# What you need to do
Display each line from the rows below that contains the string "value". Case counts.

# Records for this exercise
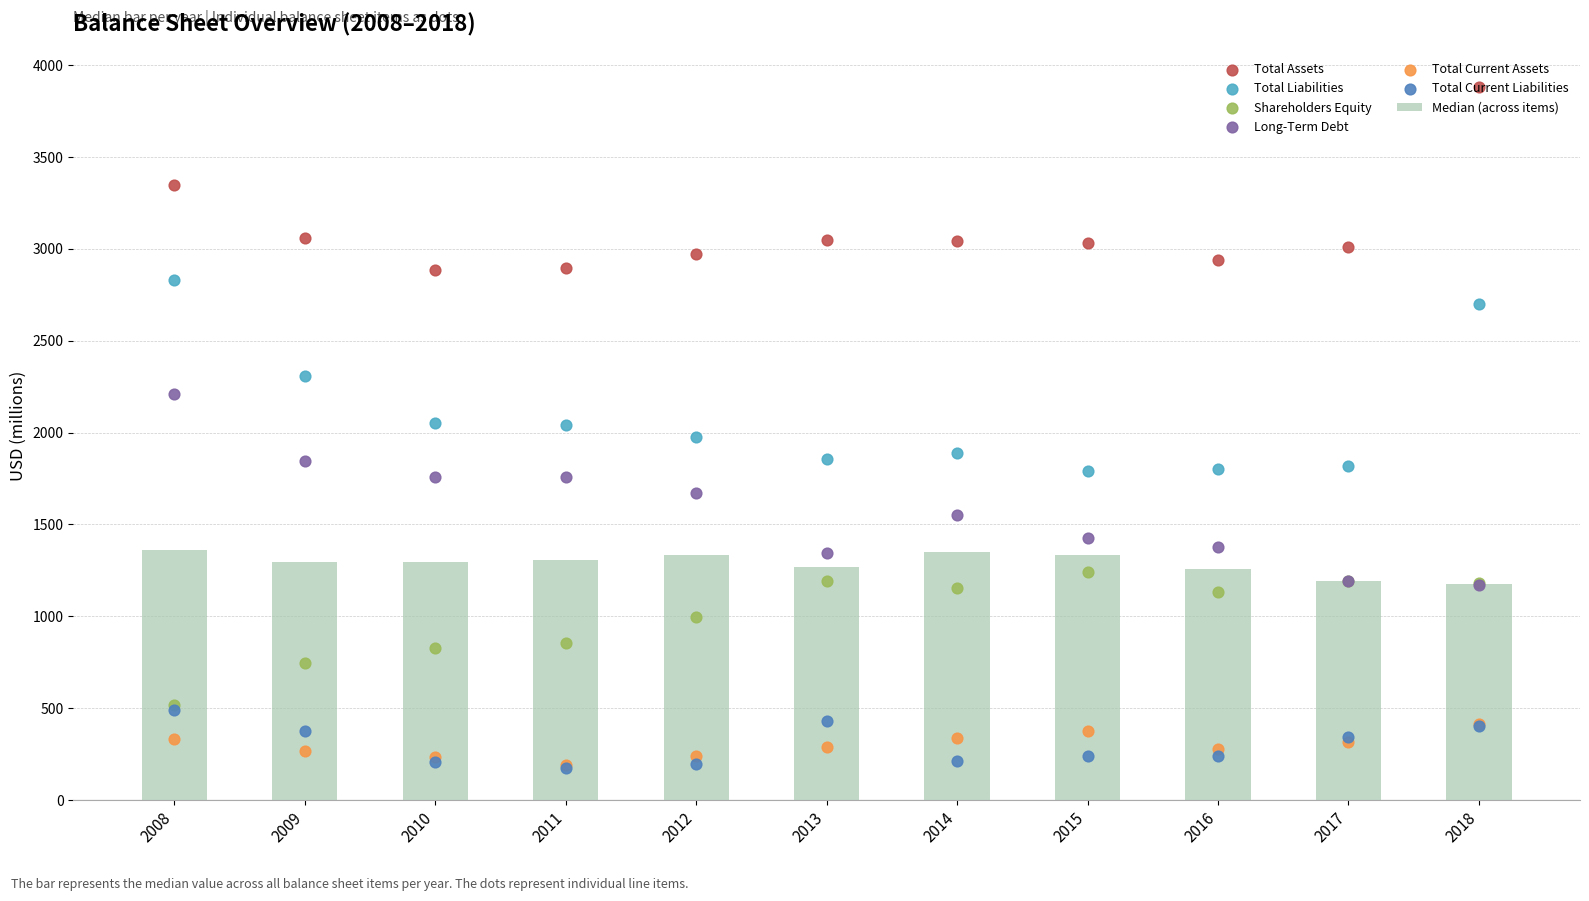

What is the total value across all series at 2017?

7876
* * *
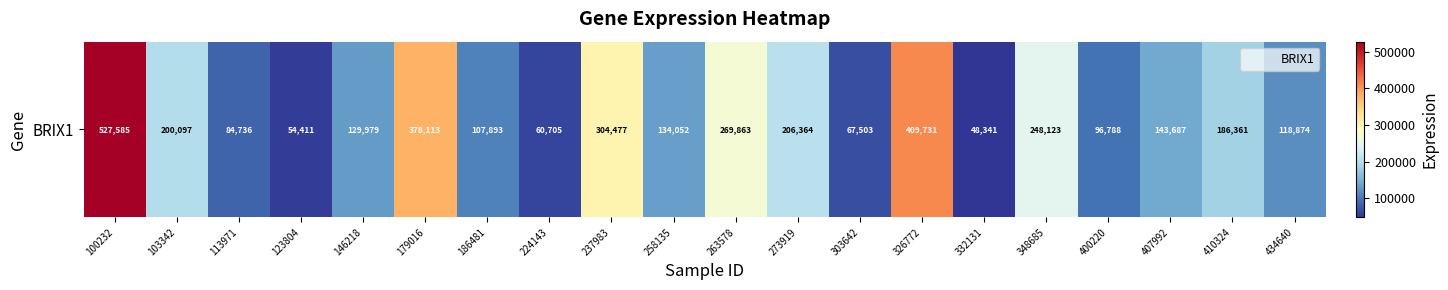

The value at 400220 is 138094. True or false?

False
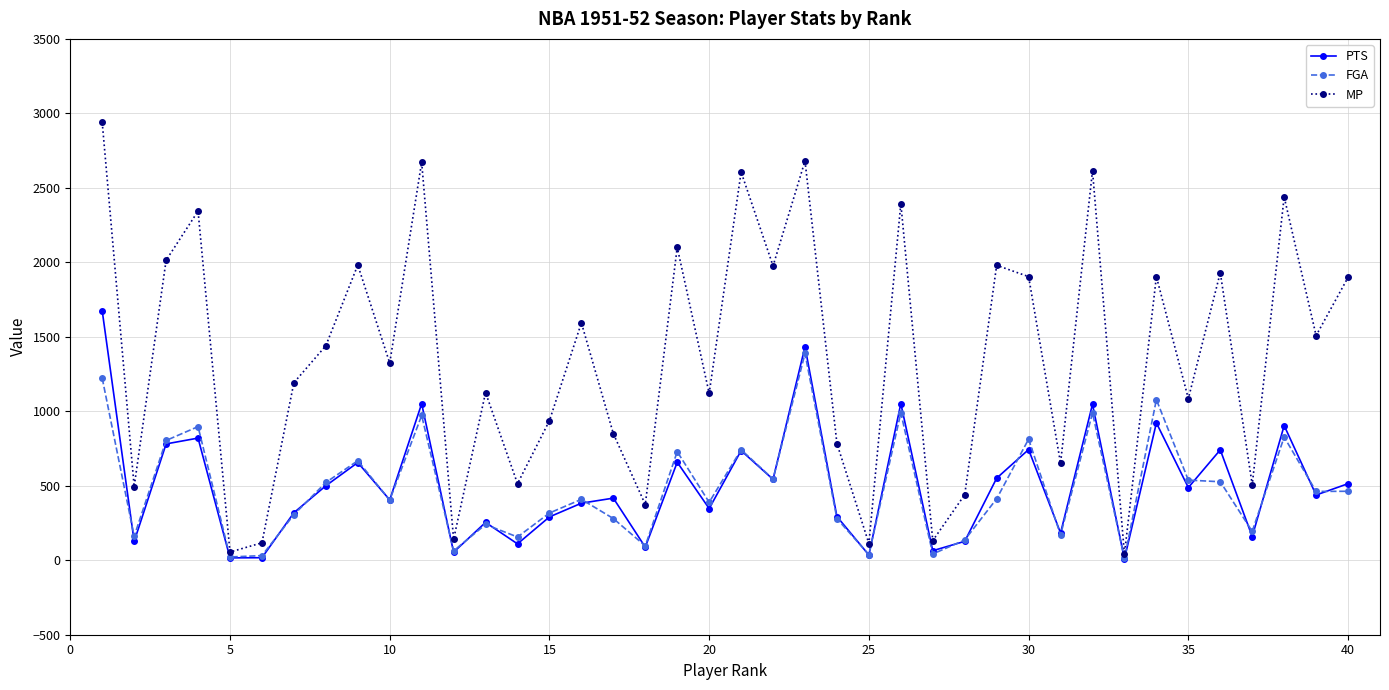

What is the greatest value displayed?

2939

# The completed task
What is the total value across all series at 2017?
The value at 400220 is 138094. True or false?
What is the greatest value displayed?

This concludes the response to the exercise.